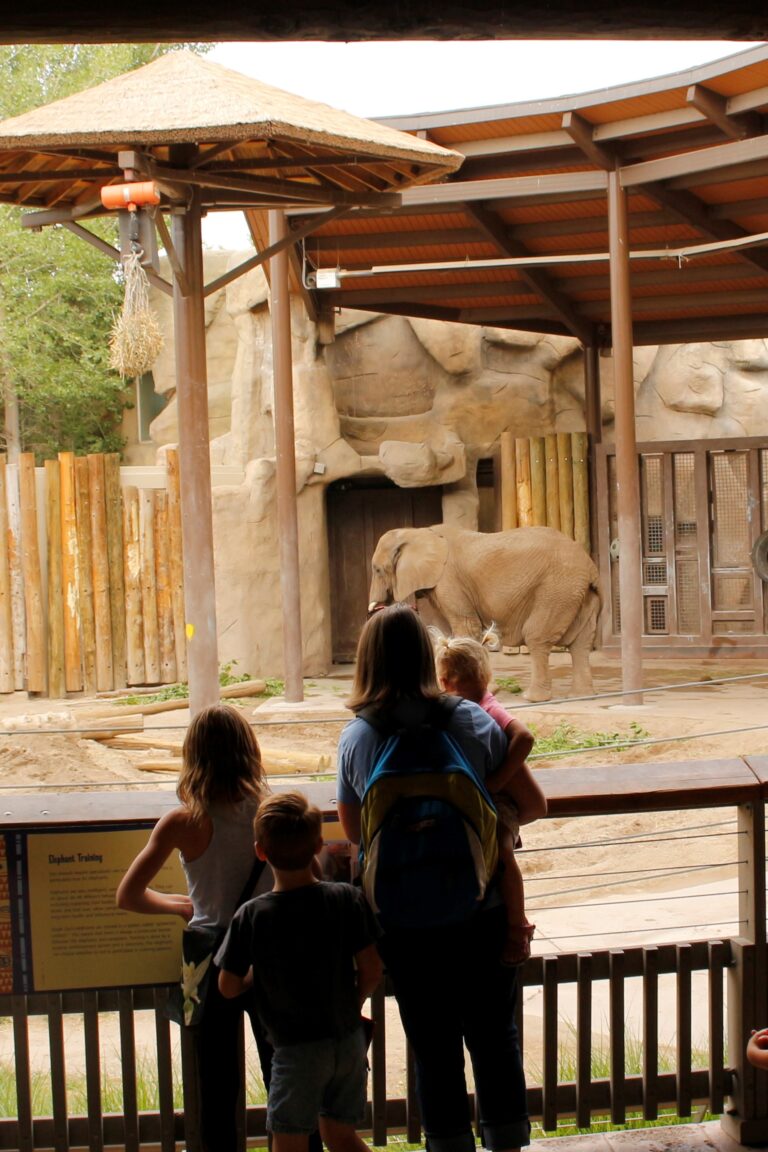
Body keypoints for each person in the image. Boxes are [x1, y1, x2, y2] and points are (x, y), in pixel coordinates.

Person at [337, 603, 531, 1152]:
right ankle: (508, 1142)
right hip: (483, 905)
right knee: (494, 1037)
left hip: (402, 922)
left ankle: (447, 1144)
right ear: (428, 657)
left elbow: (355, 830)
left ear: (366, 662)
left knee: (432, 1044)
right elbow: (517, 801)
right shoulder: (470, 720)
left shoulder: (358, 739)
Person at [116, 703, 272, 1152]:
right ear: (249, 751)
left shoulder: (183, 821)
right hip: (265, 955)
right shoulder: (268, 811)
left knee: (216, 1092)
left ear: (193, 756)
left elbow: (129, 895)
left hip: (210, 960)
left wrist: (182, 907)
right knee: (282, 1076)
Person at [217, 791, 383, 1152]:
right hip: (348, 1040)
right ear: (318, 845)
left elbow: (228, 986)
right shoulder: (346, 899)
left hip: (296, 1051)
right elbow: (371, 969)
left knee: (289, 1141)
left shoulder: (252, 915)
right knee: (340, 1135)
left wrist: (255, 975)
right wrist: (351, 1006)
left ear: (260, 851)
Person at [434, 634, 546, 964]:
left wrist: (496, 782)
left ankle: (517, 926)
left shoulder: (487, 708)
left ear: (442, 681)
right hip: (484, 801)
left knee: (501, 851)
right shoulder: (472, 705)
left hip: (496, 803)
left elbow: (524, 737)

* * *

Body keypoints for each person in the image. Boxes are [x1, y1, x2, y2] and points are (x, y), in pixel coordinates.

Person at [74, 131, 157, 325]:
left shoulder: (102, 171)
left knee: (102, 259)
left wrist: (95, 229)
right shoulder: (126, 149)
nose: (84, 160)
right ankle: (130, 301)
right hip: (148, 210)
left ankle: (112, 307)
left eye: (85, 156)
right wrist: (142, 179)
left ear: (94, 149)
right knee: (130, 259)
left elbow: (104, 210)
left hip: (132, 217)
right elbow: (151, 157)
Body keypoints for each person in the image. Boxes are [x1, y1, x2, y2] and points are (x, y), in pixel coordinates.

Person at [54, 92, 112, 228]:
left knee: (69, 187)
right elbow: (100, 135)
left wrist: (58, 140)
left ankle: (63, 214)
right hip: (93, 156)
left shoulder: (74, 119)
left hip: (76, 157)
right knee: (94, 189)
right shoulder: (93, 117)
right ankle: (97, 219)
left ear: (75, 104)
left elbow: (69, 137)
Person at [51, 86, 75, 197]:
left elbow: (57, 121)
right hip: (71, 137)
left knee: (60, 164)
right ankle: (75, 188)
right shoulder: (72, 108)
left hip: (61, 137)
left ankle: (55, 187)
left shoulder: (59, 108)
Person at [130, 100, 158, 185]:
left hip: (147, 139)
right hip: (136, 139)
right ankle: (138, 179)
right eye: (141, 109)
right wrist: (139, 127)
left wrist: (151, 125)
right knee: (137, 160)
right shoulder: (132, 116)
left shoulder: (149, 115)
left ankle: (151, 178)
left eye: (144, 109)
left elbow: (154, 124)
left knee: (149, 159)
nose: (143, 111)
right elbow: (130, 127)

...

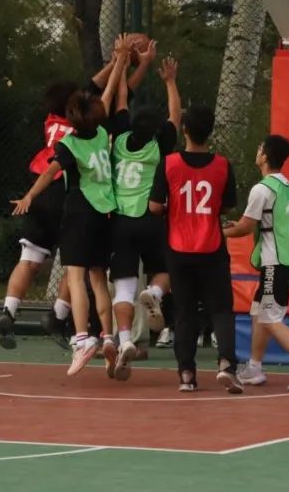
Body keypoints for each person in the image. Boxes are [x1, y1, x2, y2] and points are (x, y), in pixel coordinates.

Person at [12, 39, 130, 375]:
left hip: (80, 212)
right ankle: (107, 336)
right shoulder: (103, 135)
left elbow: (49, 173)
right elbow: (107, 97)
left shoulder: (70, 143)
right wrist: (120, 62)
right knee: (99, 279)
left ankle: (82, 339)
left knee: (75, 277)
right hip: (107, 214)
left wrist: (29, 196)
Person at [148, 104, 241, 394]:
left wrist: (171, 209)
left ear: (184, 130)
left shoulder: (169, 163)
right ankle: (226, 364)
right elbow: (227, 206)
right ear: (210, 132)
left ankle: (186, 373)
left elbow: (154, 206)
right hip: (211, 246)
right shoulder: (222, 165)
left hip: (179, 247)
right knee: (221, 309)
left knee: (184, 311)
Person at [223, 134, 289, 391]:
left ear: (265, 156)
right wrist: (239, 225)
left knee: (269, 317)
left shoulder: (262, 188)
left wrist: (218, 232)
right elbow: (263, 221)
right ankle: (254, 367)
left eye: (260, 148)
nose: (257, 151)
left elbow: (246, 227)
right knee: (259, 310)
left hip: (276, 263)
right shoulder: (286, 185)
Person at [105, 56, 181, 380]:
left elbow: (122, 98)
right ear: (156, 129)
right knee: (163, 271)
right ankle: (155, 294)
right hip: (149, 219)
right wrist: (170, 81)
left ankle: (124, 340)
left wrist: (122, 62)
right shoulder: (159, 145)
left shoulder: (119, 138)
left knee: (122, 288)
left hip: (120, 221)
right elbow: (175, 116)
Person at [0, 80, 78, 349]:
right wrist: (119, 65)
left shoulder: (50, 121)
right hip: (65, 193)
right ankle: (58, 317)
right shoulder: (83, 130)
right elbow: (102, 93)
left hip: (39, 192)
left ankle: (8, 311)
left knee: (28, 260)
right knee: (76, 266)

» **Problem description**: Go through the listing above and write out exactly the lines starting with the one holding "left shoulder: (50, 121)" and running through the one holding "right knee: (76, 266)", ends included, and no others.

» **Response**:
left shoulder: (50, 121)
right hip: (65, 193)
right ankle: (58, 317)
right shoulder: (83, 130)
right elbow: (102, 93)
left hip: (39, 192)
left ankle: (8, 311)
left knee: (28, 260)
right knee: (76, 266)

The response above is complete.